Mazhar Mallouhi points out in an interview at the end of the book that “Western” Christians tend to spend a lot of unnecessary time asking about God’s will. Mallouhi points out that if you have read the Bible for any length of time, God’s will is pretty well clarified: justice, compassion, mercy; take care of the orphan, widow, stranger; seek God and his Kingdom; don’t worry, but give everything to God. This also comes from a man who was imprisoned for his faith for over a week in solitary confinement and torture who struggled to see God’s will. He came to the conclusion that he was sharing in Jesus’ suffering and shame, just as Jesus shared in humanity’s suffering and shame on the cross.

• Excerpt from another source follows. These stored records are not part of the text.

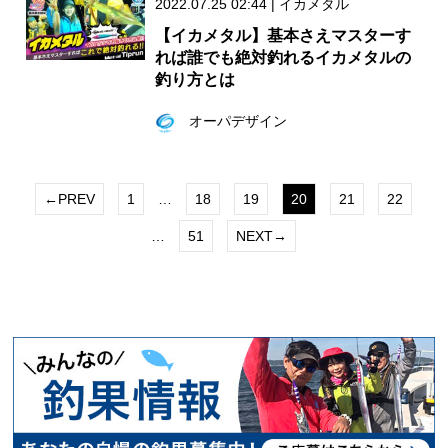
2022.07.25 02:44
|
イカメタル
【イカメタル】基本さえマスターす
れば誰でも絶対釣れるイカメタルの
釣り方とは
オーパデザイン
←PREV
1
…
18
19
20
21
22
…
51
NEXT→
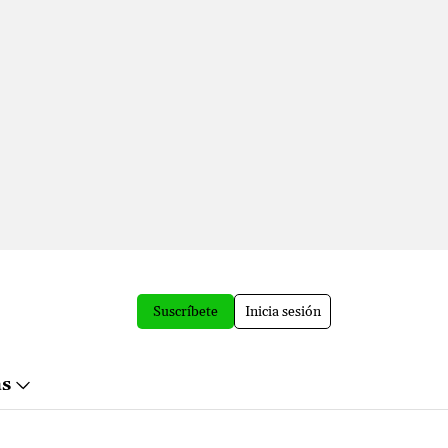
Suscríbete
Inicia sesión
ás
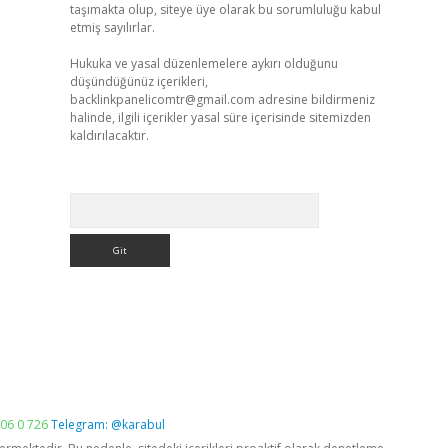
taşımakta olup, siteye üye olarak bu sorumluluğu kabul
etmiş sayılırlar.
Hukuka ve yasal düzenlemelere aykırı olduğunu
düşündüğünüz içerikleri,
backlinkpanelicomtr@gmail.com
adresine bildirmeniz
halinde, ilgili içerikler yasal süre içerisinde sitemizden
kaldırılacaktır.
Arama
06 0 726
Telegram: @karabul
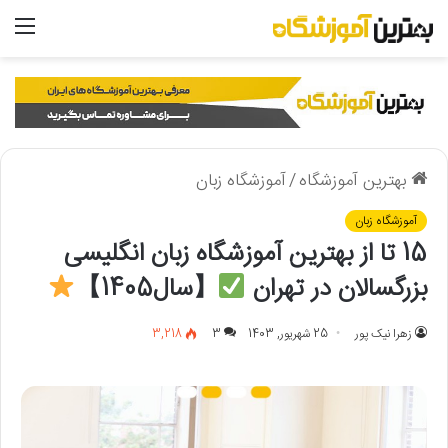
منو
بهترین آموزشگاه
/
آموزشگاه زبان
آموزشگاه زبان
15 تا از بهترین آموزشگاه زبان انگلیسی
بزرگسالان در تهران
【سال1405】
زهرا نیک پور
25 شهریور, 1403
3
3,218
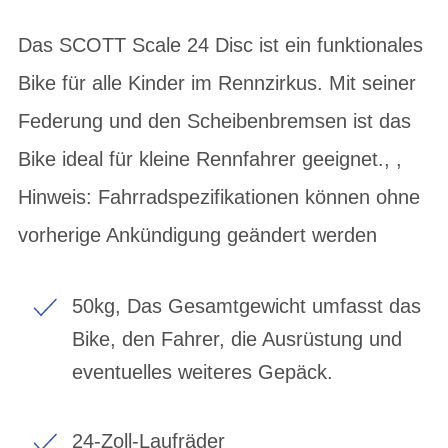
Das SCOTT Scale 24 Disc ist ein funktionales
Bike für alle Kinder im Rennzirkus. Mit seiner
Federung und den Scheibenbremsen ist das
Bike ideal für kleine Rennfahrer geeignet., ,
Hinweis: Fahrradspezifikationen können ohne
vorherige Ankündigung geändert werden
50kg, Das Gesamtgewicht umfasst das
Bike, den Fahrer, die Ausrüstung und
eventuelles weiteres Gepäck.
24-Zoll-Laufräder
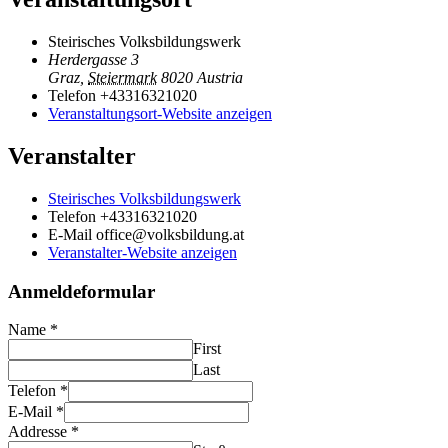
Steirisches Volksbildungswerk
Herdergasse 3
Graz
,
Steiermark
8020
Austria
Telefon
+43316321020
Veranstaltungsort-Website anzeigen
Veranstalter
Steirisches Volksbildungswerk
Telefon
+43316321020
E-Mail
office@volksbildung.at
Veranstalter-Website anzeigen
Anmeldeformular
Name
*
First
Last
Telefon
*
E-Mail
*
Addresse
*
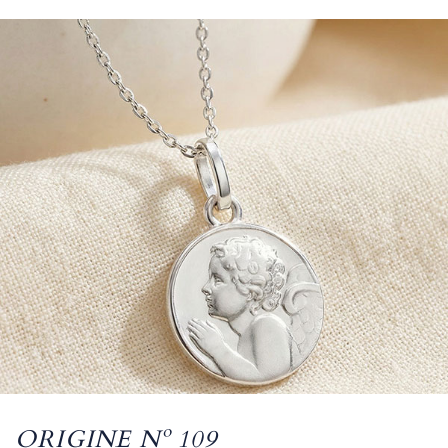
ORIGINE Nº 109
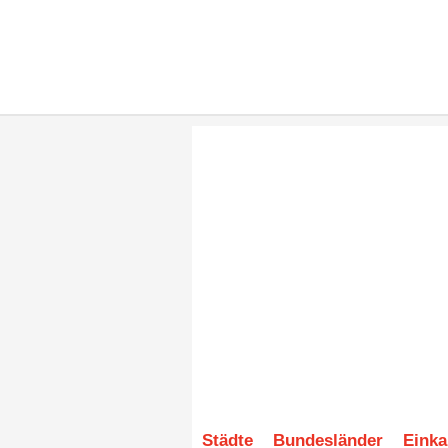
Städte
Bundesländer
Einka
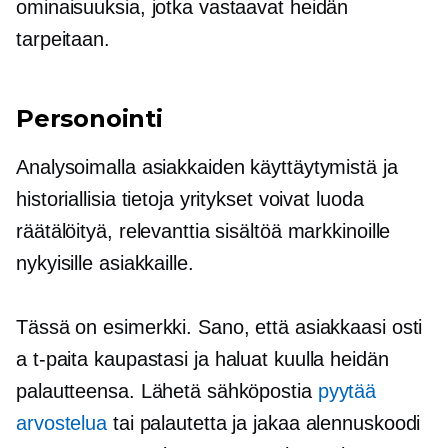
ominaisuuksia, jotka vastaavat heidän
tarpeitaan.
Personointi
Analysoimalla asiakkaiden käyttäytymistä ja
historiallisia tietoja yritykset voivat luoda
räätälöityä, relevanttia sisältöä markkinoille
nykyisille asiakkaille.
Tässä on esimerkki. Sano, että asiakkaasi osti
a
t-paita
kaupastasi ja haluat kuulla heidän
palautteensa. Lähetä sähköpostia
pyytää
arvostelua
tai palautetta ja jakaa alennuskoodi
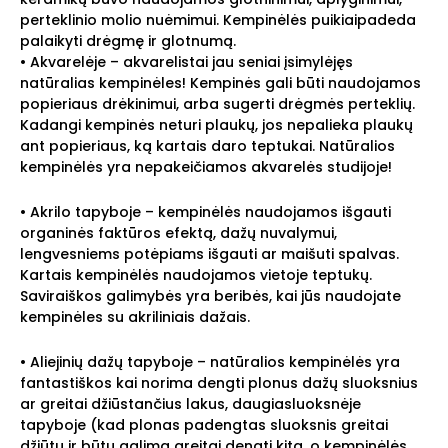
perteklinio molio nuėmimui. Kempinėlės puikiaipadeda
palaikyti drėgmę ir glotnumą.
• Akvarelėje – akvarelistai jau seniai įsimylėjęs
natūralias kempinėles! Kempinės gali būti naudojamos
popieriaus drėkinimui, arba sugerti drėgmės perteklių.
Kadangi kempinės neturi plaukų, jos nepalieka plaukų
ant popieriaus, ką kartais daro teptukai. Natūralios
kempinėlės yra nepakeičiamos akvarelės studijoje!
• Akrilo tapyboje – kempinėlės naudojamos išgauti
organinės faktūros efektą, dažų nuvalymui,
lengvesniems potėpiams išgauti ar maišuti spalvas.
Kartais kempinėlės naudojamos vietoje teptukų.
Saviraiškos galimybės yra beribės, kai jūs naudojate
kempinėles su akriliniais dažais.
• Aliejinių dažų tapyboje – natūralios kempinėlės yra
fantastiškos kai norima dengti plonus dažų sluoksnius
ar greitai džiūstančius lakus, daugiasluoksnėje
tapyboje (kad plonas padengtas sluoksnis greitai
džiūtų ir būtų galima greitai dengti kitą, o kempinėlės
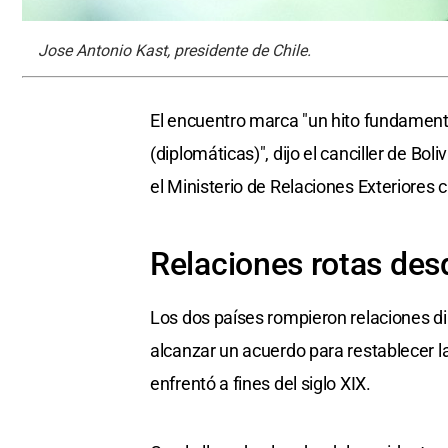
Jose Antonio Kast, presidente de Chile.
El encuentro marca "un hito fundamenta
(diplomáticas)", dijo el canciller de Bo
el Ministerio de Relaciones Exteriores c
Relaciones rotas de
Los dos países rompieron relaciones di
alcanzar un acuerdo para restablecer la
enfrentó a fines del siglo XIX.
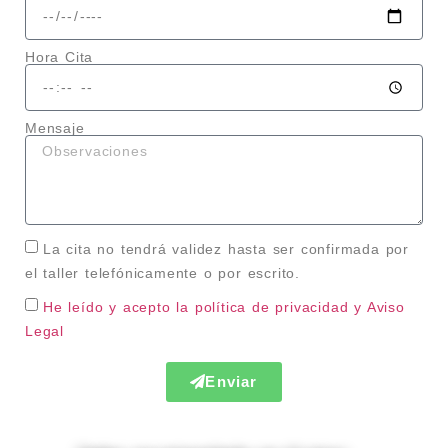
Hora Cita
Mensaje
La cita no tendrá validez hasta ser confirmada por
el taller telefónicamente o por escrito.
He leído y acepto la política de privacidad
y Aviso
Legal
Enviar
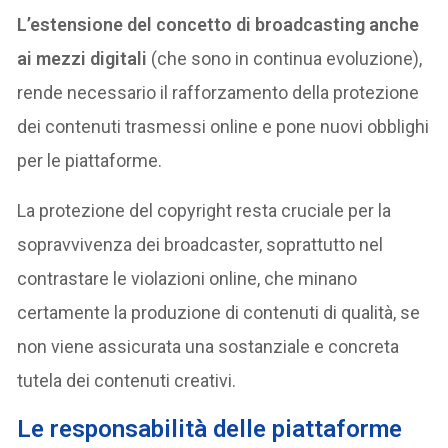
L’estensione del concetto di broadcasting anche
ai mezzi digitali
(che sono in continua evoluzione),
rende necessario il rafforzamento della protezione
dei contenuti trasmessi online e pone nuovi obblighi
per le piattaforme.
La protezione del copyright resta cruciale per la
sopravvivenza dei broadcaster, soprattutto nel
contrastare le violazioni online, che minano
certamente la produzione di contenuti di qualità, se
non viene assicurata una sostanziale e concreta
tutela dei contenuti creativi.
Le responsabilità delle piattaforme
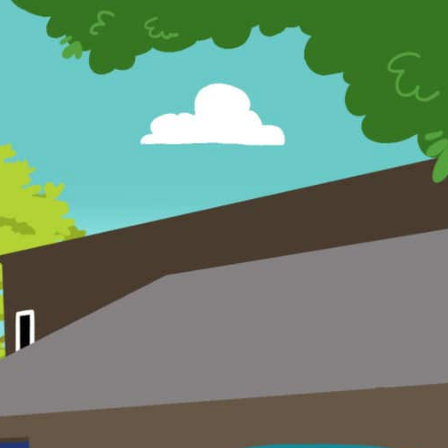
s Olterdissen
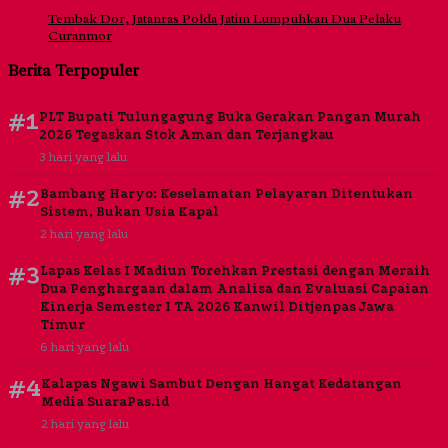
Tembak Dor, Jatanras Polda Jatim Lumpuhkan Dua Pelaku
Curanmor
Berita Terpopuler
#1
PLT Bupati Tulungagung Buka Gerakan Pangan Murah
2026 Tegaskan Stok Aman dan Terjangkau
3 hari yang lalu
#2
Bambang Haryo: Keselamatan Pelayaran Ditentukan
Sistem, Bukan Usia Kapal
2 hari yang lalu
#3
Lapas Kelas I Madiun Torehkan Prestasi dengan Meraih
Dua Penghargaan dalam Analisa dan Evaluasi Capaian
Kinerja Semester I TA 2026 Kanwil Ditjenpas Jawa
Timur
6 hari yang lalu
#4
Kalapas Ngawi Sambut Dengan Hangat Kedatangan
Media SuaraPas.id
2 hari yang lalu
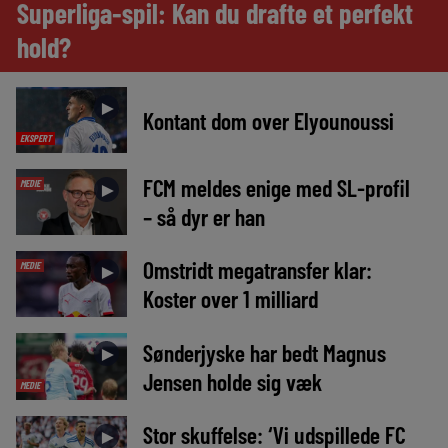
Superliga-spil: Kan du drafte et perfekt
hold?
►
Kontant dom over Elyounoussi
EKSPERT
FCM meldes enige med SL-profil
MEDIE
►
– så dyr er han
Omstridt megatransfer klar:
MEDIE
►
Koster over 1 milliard
Sønderjyske har bedt Magnus
►
Jensen holde sig væk
MEDIE
Stor skuffelse: ‘Vi udspillede FC
►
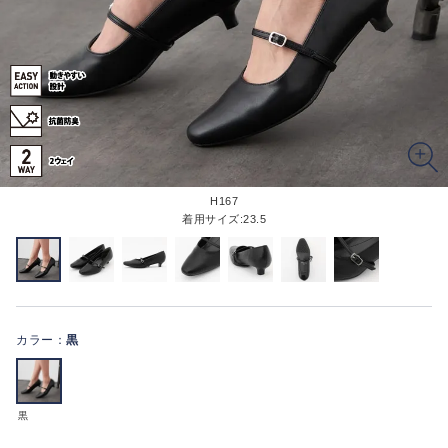
H167
着用サイズ:23.5
カラー：
黒
黒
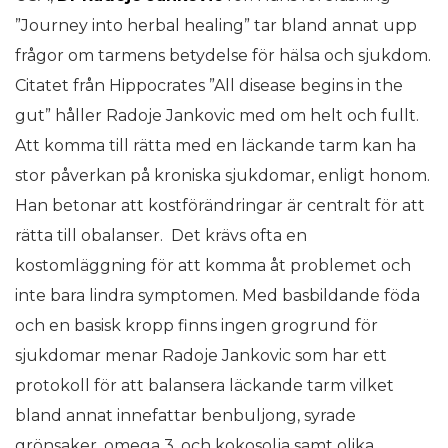
”Journey into herbal healing” tar bland annat upp
frågor om tarmens betydelse för hälsa och sjukdom.
Citatet från Hippocrates ”All disease begins in the
gut” håller Radoje Jankovic med om helt och fullt.
Att komma till rätta med en läckande tarm kan ha
stor påverkan på kroniska sjukdomar, enligt honom.
Han betonar att kostförändringar är centralt för att
rätta till obalanser. Det krävs ofta en
kostomläggning för att komma åt problemet och
inte bara lindra symptomen. Med basbildande föda
och en basisk kropp finns ingen grogrund för
sjukdomar menar Radoje Jankovic som har ett
protokoll för att balansera läckande tarm vilket
bland annat innefattar benbuljong, syrade
grönsaker, omega 3, och kokosolja samt olika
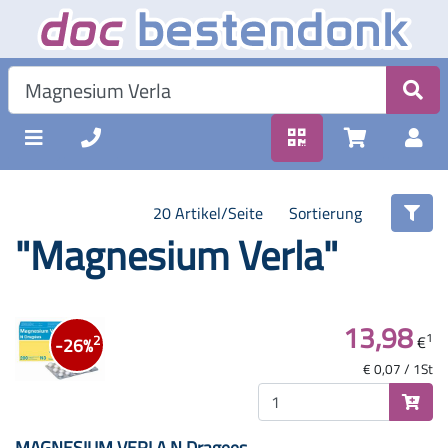
20 Artikel/Seite
Sortierung
"Magnesium Verla"
13,98
1
€
2
-26%
€ 0,07 / 1St
MAGNESIUM VERLA N Dragees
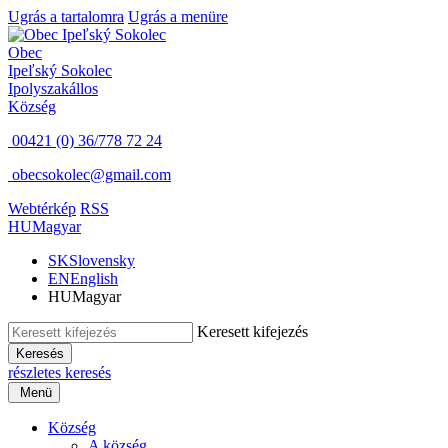
Ugrás a tartalomra
Ugrás a menüre
Obec
Ipeľský Sokolec
Ipolyszakállos
Község
00421 (0) 36/778 72 24
obecsokolec@gmail.com
Webtérkép
RSS
HU
Magyar
SK
Slovensky
EN
English
HU
Magyar
Keresett kifejezés
Keresés
részletes keresés
Menü
Község
A község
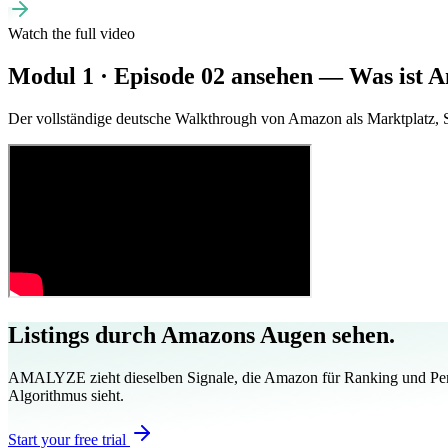
Watch the full video
Modul 1 · Episode 02 ansehen — Was ist 
Der vollständige deutsche Walkthrough von Amazon als Marktplatz,
Listings durch Amazons Augen sehen.
AMALYZE zieht dieselben Signale, die Amazon für Ranking und Pers
Algorithmus sieht.
Start your free trial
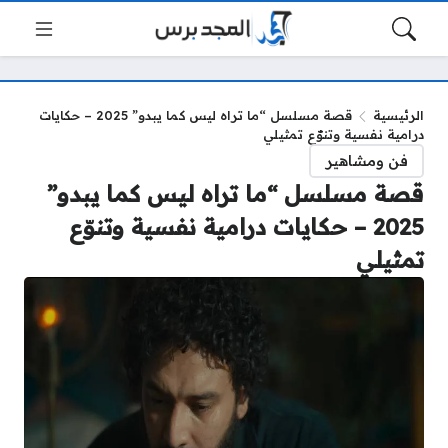
الرئيسية
قصة مسلسل “ما تراه ليس كما يبدو” 2025 – حكايات
درامية نفسية وتنوّع تمثيلي
فن ومشاهير
قصة مسلسل “ما تراه ليس كما يبدو”
2025 – حكايات درامية نفسية وتنوّع
تمثيلي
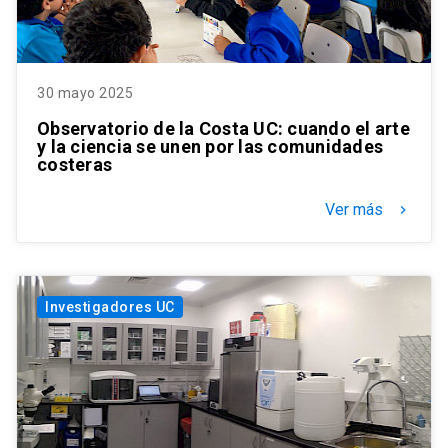
30 mayo 2025
Observatorio de la Costa UC: cuando el arte
y la ciencia se unen por las comunidades
costeras
Ver más
keyboard_arrow_right
Investigadores UC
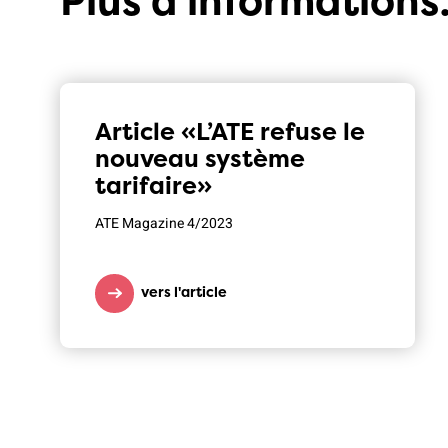
Plus d'informations
Article «L’ATE refuse le
nouveau système
tarifaire»
ATE Magazine 4/2023
vers l'article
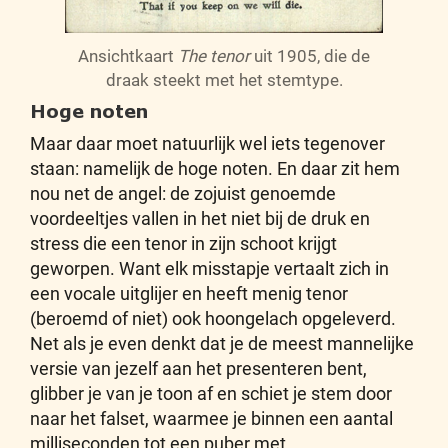
Ansichtkaart
The tenor
uit 1905, die de
draak steekt met het stemtype.
Hoge noten
Maar daar moet natuurlijk wel iets tegenover
staan: namelijk de hoge noten. En daar zit hem
nou net de angel: de zojuist genoemde
voordeeltjes vallen in het niet bij de druk en
stress die een tenor in zijn schoot krijgt
geworpen. Want elk misstapje vertaalt zich in
een vocale uitglijer en heeft menig tenor
(beroemd of niet) ook hoongelach opgeleverd.
Net als je even denkt dat je de meest mannelijke
versie van jezelf aan het presenteren bent,
glibber je van je toon af en schiet je stem door
naar het falset, waarmee je binnen een aantal
milliseconden tot een puber met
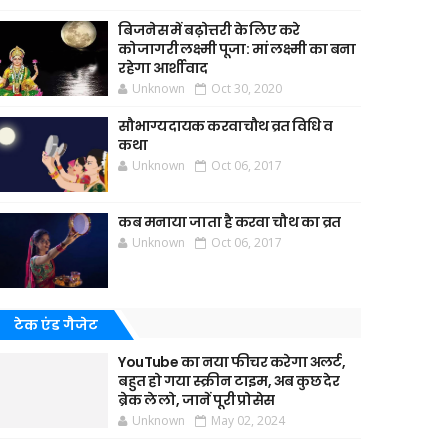
बिजनेस में बढ़ोत्तरी के लिए करे
कोजागरी लक्ष्मी पूजा: मां लक्ष्मी का बना
रहेगा आर्शीवाद
Unknown
Oct 30, 2020
सौभाग्यदायक करवाचौथ व्रत विधि व
कथा
Unknown
Oct 06, 2017
कब मनाया जाता है करवा चौथ का व्रत
Unknown
Oct 06, 2017
टेक एंड गैजेट
YouTube का नया फीचर करेगा अलर्ट,
बहुत हो गया स्क्रीन टाइम, अब कुछ देर
ब्रेक ले लो, जानें पूरी प्रोसेस
Unknown
May 02, 2024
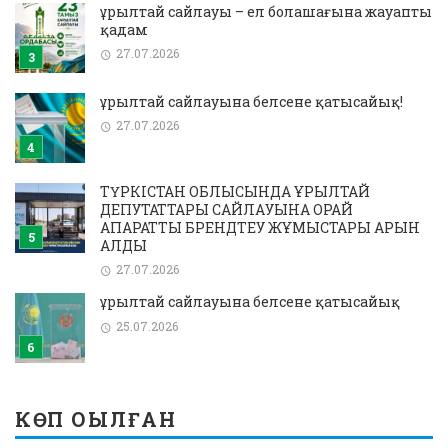
Құрылтай сайлауы – ел болашағына жауапты
қадам
27.07.2026
Құрылтай сайлауына белсене қатысайық!
27.07.2026
ТҮРКІСТАН ОБЛЫСЫНДА ҚҰРЫЛТАЙ
ДЕПУТАТТАРЫ САЙЛАУЫНА ОРАЙ
АҚПАРАТТЫҚ БРЕНДТЕУ ЖҰМЫСТАРЫ ҚАРҚЫН
АЛДЫ
27.07.2026
Құрылтай сайлауына белсене қатысайық
25.07.2026
КӨП ОҚЫЛҒАН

When the news comes on tonight and you feel yourself begin to react, ask yourself why and then ask yourself what you are going to to about it. Either get up, and do something, or give it up, and let God handle it. As Jesus says, worrying about it will change nothing, not even change your hair color (you at least have to act to change your hair color.)

How do your reactions to current events affect your children? Do they see that they have agency through God to change situations? Do they see that their only option is worry? How do you discuss the ideas of worry, and giving things over to God?